Lore

Drama, Deutschland/Australien/Großbritannien 2012, 109 min

Überwältigende Naturaufnahmen, bezopfte Mädchen in schönen Kleidern, Bilder wie in Grimms Märchen. Fünf Kinder ziehen durch das zerstörte Endkriegsdeutschland. „Täterkinder“, die Eltern hochrangige Nationalsozialisten. Nach deren Verhaftung hat die fünfzehnjährige Lore die alleinige Verantwortung für ihre jüngeren Geschwister. Der physischen Odyssee entspricht die Verwirrung im Kopf des Mädchens. Ihr fest gefügtes nationalsozialistisches Weltbild hält den Tatsachen nicht stand, den Spuren der Zerstörung, den Hinweisen auf die Judenvernichtung. Da ihr alles ins Wanken gerät, hält sie daran scheinbar um so zäher fest. Ein junger Mann, dem KZ entkommen, schließt sich der Kindergruppe an und beschützt sie. Lore begegnet ihrer eigenen aufkeimenden Zuneigung mit Trotz und Ablehnung. Die australische Regisseurin Cate Shortland erzählt die Geschichte nach dem Buch „Die dunkle Kammer“ der deutsch-australischen Autorin Rachel Seiffert konsequent aus kindlicher Perspektive.
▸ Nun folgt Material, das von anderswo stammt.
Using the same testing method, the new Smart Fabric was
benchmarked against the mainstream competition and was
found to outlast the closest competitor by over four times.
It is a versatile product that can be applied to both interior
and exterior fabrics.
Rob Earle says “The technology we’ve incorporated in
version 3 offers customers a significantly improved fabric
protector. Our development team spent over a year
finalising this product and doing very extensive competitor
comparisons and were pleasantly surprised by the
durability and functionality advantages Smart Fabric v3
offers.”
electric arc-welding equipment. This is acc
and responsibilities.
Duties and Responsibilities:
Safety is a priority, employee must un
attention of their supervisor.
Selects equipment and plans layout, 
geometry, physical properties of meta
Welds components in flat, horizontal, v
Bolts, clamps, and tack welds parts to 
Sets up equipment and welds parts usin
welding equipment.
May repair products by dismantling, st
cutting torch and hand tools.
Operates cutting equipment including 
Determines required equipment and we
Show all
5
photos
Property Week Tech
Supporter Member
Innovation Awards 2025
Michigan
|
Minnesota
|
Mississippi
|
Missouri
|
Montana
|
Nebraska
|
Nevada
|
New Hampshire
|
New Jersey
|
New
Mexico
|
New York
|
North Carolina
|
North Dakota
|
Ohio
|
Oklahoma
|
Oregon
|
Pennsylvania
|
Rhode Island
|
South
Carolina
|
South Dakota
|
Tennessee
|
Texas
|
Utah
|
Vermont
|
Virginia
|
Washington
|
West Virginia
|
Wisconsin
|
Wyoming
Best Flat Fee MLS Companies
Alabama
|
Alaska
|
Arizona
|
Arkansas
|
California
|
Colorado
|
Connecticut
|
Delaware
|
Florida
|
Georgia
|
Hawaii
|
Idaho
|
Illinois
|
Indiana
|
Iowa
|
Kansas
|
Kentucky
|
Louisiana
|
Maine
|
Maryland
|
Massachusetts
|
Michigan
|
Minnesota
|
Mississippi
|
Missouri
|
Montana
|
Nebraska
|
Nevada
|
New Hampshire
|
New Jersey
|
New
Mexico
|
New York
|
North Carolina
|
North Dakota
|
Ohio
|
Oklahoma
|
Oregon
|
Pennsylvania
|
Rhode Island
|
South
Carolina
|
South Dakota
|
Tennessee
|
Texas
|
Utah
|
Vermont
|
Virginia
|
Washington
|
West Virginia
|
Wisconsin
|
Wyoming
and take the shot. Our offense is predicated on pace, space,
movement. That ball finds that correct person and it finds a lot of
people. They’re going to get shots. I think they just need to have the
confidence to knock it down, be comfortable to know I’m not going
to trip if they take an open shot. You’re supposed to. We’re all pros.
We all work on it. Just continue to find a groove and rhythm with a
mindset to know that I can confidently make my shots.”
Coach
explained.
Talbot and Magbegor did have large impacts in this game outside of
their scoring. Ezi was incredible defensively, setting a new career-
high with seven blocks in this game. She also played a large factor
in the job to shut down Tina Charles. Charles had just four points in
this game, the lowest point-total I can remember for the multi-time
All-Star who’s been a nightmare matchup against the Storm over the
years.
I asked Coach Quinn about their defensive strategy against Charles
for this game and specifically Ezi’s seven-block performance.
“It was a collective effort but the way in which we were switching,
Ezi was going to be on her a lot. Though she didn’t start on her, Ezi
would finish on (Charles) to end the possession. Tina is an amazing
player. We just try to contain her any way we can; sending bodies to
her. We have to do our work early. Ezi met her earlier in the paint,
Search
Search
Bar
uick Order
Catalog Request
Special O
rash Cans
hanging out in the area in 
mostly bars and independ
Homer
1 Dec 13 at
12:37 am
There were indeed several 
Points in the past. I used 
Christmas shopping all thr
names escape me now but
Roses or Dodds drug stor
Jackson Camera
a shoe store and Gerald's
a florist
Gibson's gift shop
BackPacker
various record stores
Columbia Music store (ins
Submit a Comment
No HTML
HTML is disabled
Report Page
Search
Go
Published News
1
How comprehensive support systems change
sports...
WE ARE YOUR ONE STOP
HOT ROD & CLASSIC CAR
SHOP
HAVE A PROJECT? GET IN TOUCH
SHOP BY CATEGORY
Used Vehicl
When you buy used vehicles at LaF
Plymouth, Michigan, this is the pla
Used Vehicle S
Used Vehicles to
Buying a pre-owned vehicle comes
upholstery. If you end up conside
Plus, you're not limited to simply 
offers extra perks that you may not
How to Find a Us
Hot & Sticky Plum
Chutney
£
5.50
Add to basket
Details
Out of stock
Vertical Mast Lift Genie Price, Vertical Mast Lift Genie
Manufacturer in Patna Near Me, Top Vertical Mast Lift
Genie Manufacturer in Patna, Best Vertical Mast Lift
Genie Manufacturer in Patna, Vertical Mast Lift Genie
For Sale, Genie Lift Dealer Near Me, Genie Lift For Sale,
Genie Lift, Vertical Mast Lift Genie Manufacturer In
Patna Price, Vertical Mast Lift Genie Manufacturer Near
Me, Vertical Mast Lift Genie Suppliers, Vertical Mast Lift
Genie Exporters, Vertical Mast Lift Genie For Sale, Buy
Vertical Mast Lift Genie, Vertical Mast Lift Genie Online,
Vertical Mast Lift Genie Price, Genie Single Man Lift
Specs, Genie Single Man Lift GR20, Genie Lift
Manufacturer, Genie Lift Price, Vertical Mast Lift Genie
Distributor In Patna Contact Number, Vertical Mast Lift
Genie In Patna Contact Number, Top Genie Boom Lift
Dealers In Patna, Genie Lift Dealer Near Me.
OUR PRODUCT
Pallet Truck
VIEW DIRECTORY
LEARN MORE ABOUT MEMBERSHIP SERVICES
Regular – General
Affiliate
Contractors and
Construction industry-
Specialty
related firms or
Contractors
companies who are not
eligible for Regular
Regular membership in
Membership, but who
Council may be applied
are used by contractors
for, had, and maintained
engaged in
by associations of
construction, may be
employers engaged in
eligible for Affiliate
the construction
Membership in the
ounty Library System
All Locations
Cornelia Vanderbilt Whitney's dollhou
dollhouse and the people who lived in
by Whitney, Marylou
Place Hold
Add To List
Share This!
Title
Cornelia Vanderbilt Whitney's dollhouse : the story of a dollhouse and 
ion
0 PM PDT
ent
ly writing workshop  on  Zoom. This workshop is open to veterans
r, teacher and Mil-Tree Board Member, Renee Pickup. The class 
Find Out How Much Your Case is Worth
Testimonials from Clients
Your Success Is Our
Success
Ihre Filme kreisen um das Erwachsenwerden von starken jungen Mädchen in außergewöhnlichen Situationen. Für »Sommersault« bekam sie dafür 2004 einen Preis in Cannes. Die suggestiven märchenhaften Bilder von »Lore« erinnern an die Arbeiten Jane Campions. Sie lassen die harten Tatsachen noch grausamer erscheinen. Das Mädchen an der Schwelle zur Adoleszenz wirkt wie ein besonders furchtloses Rotkäppchen auf dem Weg in die letzte dunkle Kammer. Die Reise ist weit. Am Ende steht die Erkenntnis, dass nichts eindeutig ist. Das gilt es auszuhalten.